Пауль замер с раскрытым ртом. Сердце его почти остановилось.
А Мустафа твердо и горделиво сказал.
— На Священном Жуке, исполняющем желания, такие же знаки, как и на твоих монетках!
— Не может быть! — ноги подкосились, и Пауль чуть не рухнул наземь. Невероятность и в тоже время простота, с какой это было сказано, выбили у него почву из-под ног. — Может, ты путаешь? И там всего лишь иероглифы? Просто иероглифы!

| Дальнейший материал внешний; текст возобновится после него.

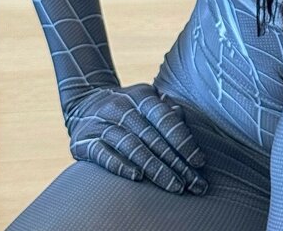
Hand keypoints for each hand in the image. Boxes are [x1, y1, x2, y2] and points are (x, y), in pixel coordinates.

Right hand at [63, 83, 207, 194]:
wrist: (84, 101)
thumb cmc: (127, 106)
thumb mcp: (145, 99)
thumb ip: (164, 109)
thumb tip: (181, 117)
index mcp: (141, 96)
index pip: (164, 118)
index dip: (183, 140)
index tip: (199, 162)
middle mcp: (121, 108)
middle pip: (152, 137)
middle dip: (175, 163)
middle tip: (193, 184)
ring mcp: (102, 124)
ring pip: (132, 147)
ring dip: (154, 168)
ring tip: (174, 186)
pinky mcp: (84, 142)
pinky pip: (103, 155)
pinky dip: (120, 166)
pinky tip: (137, 178)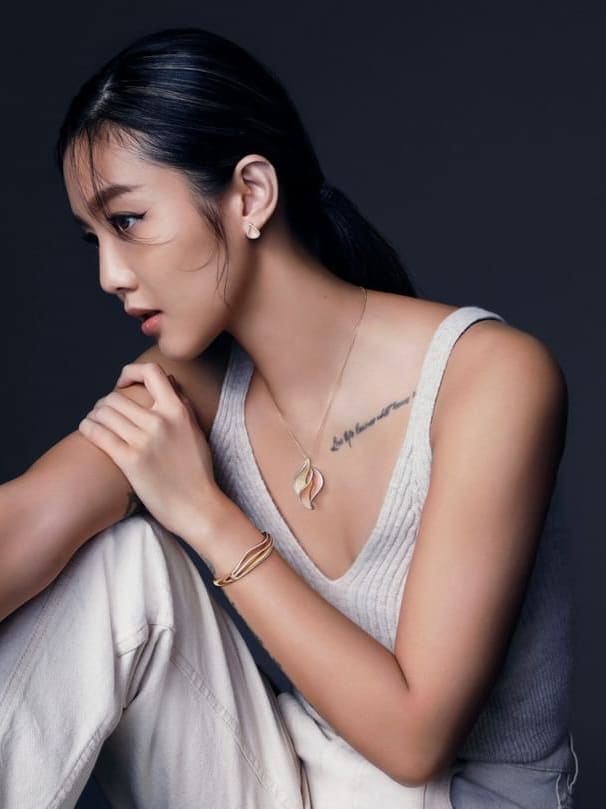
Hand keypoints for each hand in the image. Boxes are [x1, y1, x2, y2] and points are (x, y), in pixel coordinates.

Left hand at [78, 361, 224, 538]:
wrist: (197, 506)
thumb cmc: (197, 472)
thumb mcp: (195, 431)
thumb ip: (181, 405)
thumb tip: (169, 382)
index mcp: (178, 410)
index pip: (151, 372)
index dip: (130, 372)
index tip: (124, 385)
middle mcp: (160, 421)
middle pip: (117, 396)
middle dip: (105, 403)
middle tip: (105, 414)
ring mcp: (144, 441)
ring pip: (104, 412)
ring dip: (94, 415)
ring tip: (96, 423)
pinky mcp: (130, 461)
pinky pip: (99, 433)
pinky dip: (88, 428)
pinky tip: (89, 431)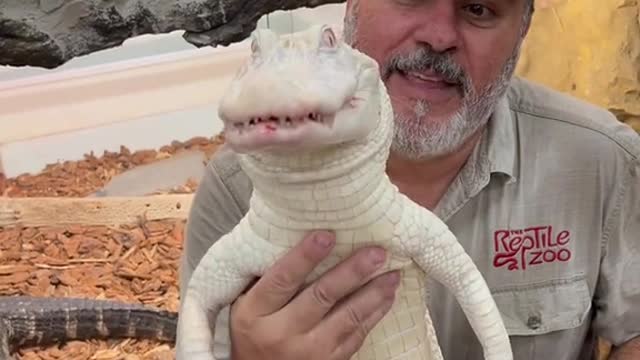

— Нет! Это священные знаки! Сам увидишь. Но помни, ты дал клятву! Никто не должен знать! Ты дал слово! Иначе… — глаза Мустафы угрожающе сверкнули.
— … Что «иначе»? — Пауль еле ворочал языком. Все тело словно было парализовано, мозг отказывался верить и дрожью пробегал неприятный холодок предчувствия неминуемого и страшного, — что ты сказал, что «иначе»?
— Иначе проклятие! «Быстрокрылая смерть догонит каждого, кто нарушит волю отца»!
— Какого?.. — прошептал Пауль, — Какого отца?
— Усер-Маат-Ра!
— Усер-Маат-Ра! Царь царей! Великий Рамсес! — шептал Пауль, — Великая страна!
Пауль загорелый, с сумрачным лицом, стоял на верхней палубе в белом арабском балахоне. Его светлые, выгоревшие на солнце волосы, развивались под рывками морского ветра. Он пристально вглядывался в тающий в сероватой дымке город. Дымка становилась все отчетливей, а очертания города словно в ней тонули… Вскоре видны были лишь иглы минаретов, покрытые густой пеленой, — они возвышались над ртутной гладью воды, — да изредка еще доносились обрывочные звуки призыва муэдзинов на вечернюю молитву.
— Прощай, Великая страна! — задумчиво прошептал Пауль, доставая из кармана серебристые монетки.
В заходящем солнце металл отливал восхитительным зовущим светом…
Он смотрел на монетки совершенно отчужденным взглядом, взглядом человека, которому не к чему больше стремиться — он достиг мечты… — он знает Истину…
Пауль высоко подбросил монетки.
— Прощай, Атлантида!
Монетки, сверкнув серебряными гранями, устремились вниз, унося его Мечту в пучину бирюзовых волн.
— Прощай!
Пауль крепко сжимал леера, так, как будто мог этим остановить корабль и уплывающий за горизонт город, а главное, остановить ход времени!
Но есть ли ход времени? Есть ли прошлое или будущее? Может всё — есть вечное настоящее?!